Here's what I mean. You'll see example code online that does things like this when they set up their vertex data:
glBindBuffer(GL_ARRAY_BUFFER, buffer_object);
glEnableVertexAttribArray(glGetAttribLocation(prog, "position"));
glVertexAttribPointer(glGetAttribLocation(prog, "position"), ...);
There is a technical term for this: terrible code. The only reason to do this is if the shader specified by prog is somehow not under your direct control. And if that's the case... how do you know that prog has an attribute named "position" at all?
Reasonable programming practice for shaders is to use conventions. That's how you know prog has an attribute named "position". But if you know that every program is going to have an attribute named "position", why not take it one step further? When it comes time to link a program, do this:
GLuint prog = glCreateProgram();
glAttachShader(prog, ...); //Repeat as needed.

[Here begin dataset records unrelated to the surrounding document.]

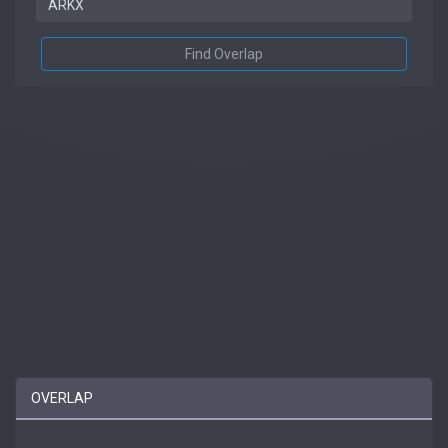
Find Overlap
OVERLAP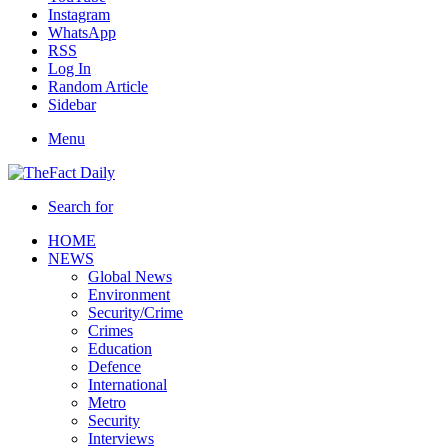
Instagram
WhatsApp
RSS
Log In
Random Article
Sidebar
Menu
Search for
HOME
NEWS
Global News
Environment
Security/Crime
Crimes
Education
Defence
International
Metro
Security
Interviews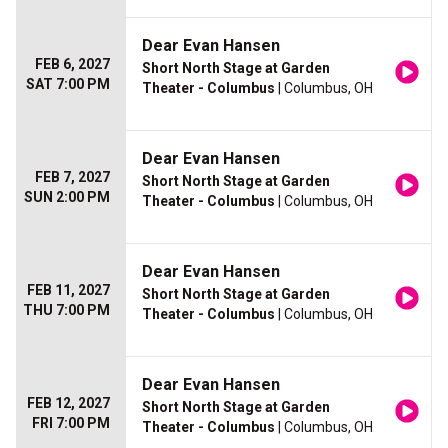
Dear Evan Hansen
FEB 6, 2027
Short North Stage at Garden
SAT 7:00 PM
Theater - Columbus
| Columbus, OH
Dear Evan Hansen
FEB 7, 2027
Short North Stage at Garden
SUN 2:00 PM
Theater - Columbus
| Columbus, OH
Dear Evan Hansen
FEB 11, 2027
Short North Stage at Garden
THU 7:00 PM
Theater - Columbus
| Columbus, OH
Dear Evan Hansen
FEB 12, 2027
Short North Stage at Garden
FRI 7:00 PM
Theater - Columbus
| Columbus, OH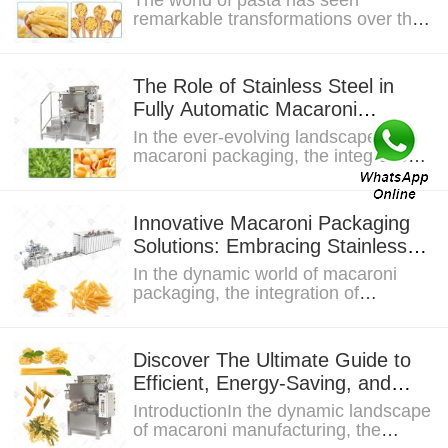
The world of pasta has seen
remarkable transformations over the
years, with macaroni pasta standing
out as a staple...
The Role of Stainless Steel in
Fully Automatic Macaroni
Packaging Machines
In the ever-evolving landscape of
macaroni packaging, the integration
of stainless steel and full automation
is...
Innovative Macaroni Packaging
Solutions: Embracing Stainless
Steel and Automation
In the dynamic world of macaroni
packaging, the integration of
stainless steel and automation has
emerged as a...
Discover The Ultimate Guide to
Efficient, Energy-Saving, and
High-Volume Pasta Machines
IntroductionIn the dynamic landscape
of macaroni manufacturing, the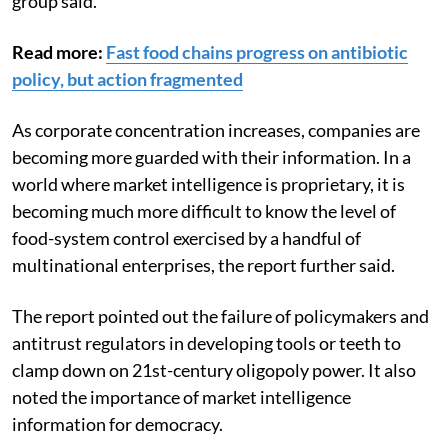
group said.
Read more:
Fast food chains progress on antibiotic
policy, but action fragmented
As corporate concentration increases, companies are
becoming more guarded with their information. In a
world where market intelligence is proprietary, it is
becoming much more difficult to know the level of
food-system control exercised by a handful of
multinational enterprises, the report further said.
The report pointed out the failure of policymakers and
antitrust regulators in developing tools or teeth to
clamp down on 21st-century oligopoly power. It also
noted the importance of market intelligence
information for democracy.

glBindAttribLocation(prog, 0, "position");
After all, you know that this program must have an attribute named "position"; you're going to assume that when you get it's location later. So cut out the middle man and tell OpenGL what location to use.
This way, you don't have to use glGetAttribLocation; just use 0 when you mean "position".
Even if prog doesn't have an attribute named "position", this will still link successfully. OpenGL doesn't mind if you bind attribute locations that don't exist. So you can just apply a series of glBindAttribLocation calls to every program you create, without problems. Indeed, you can have multiple conventions for your attribute names, and as long as you stick to one set or the other, you'll be fine.
Even better, stick it in the shader and don't bother with the glBindAttribLocation solution at all:
#version 330
layout(location = 0) in vec4 position;
In short: always use conventions for your attribute locations. If you see glGetAttribLocation in a program, consider that a code smell. That way, you can use any VAO for any program, since the VAO is simply written against the convention.
I don't see how having a convention equates to "dedicated software design", but hey, I didn't write that line either.
I can switch between different shader programs
Yes, but you have to replace whole programs altogether. Separate shader objects allow you to replace only one stage (e.g. only vertex shader).
If you have for example N vertex shaders and M vertex shaders, using conventional linking you would have N * M program objects (to cover all posible combinations). Using separate shader objects, they are separated from each other, and thus you need to keep only N + M shader objects. That's a significant improvement in complex scenarios.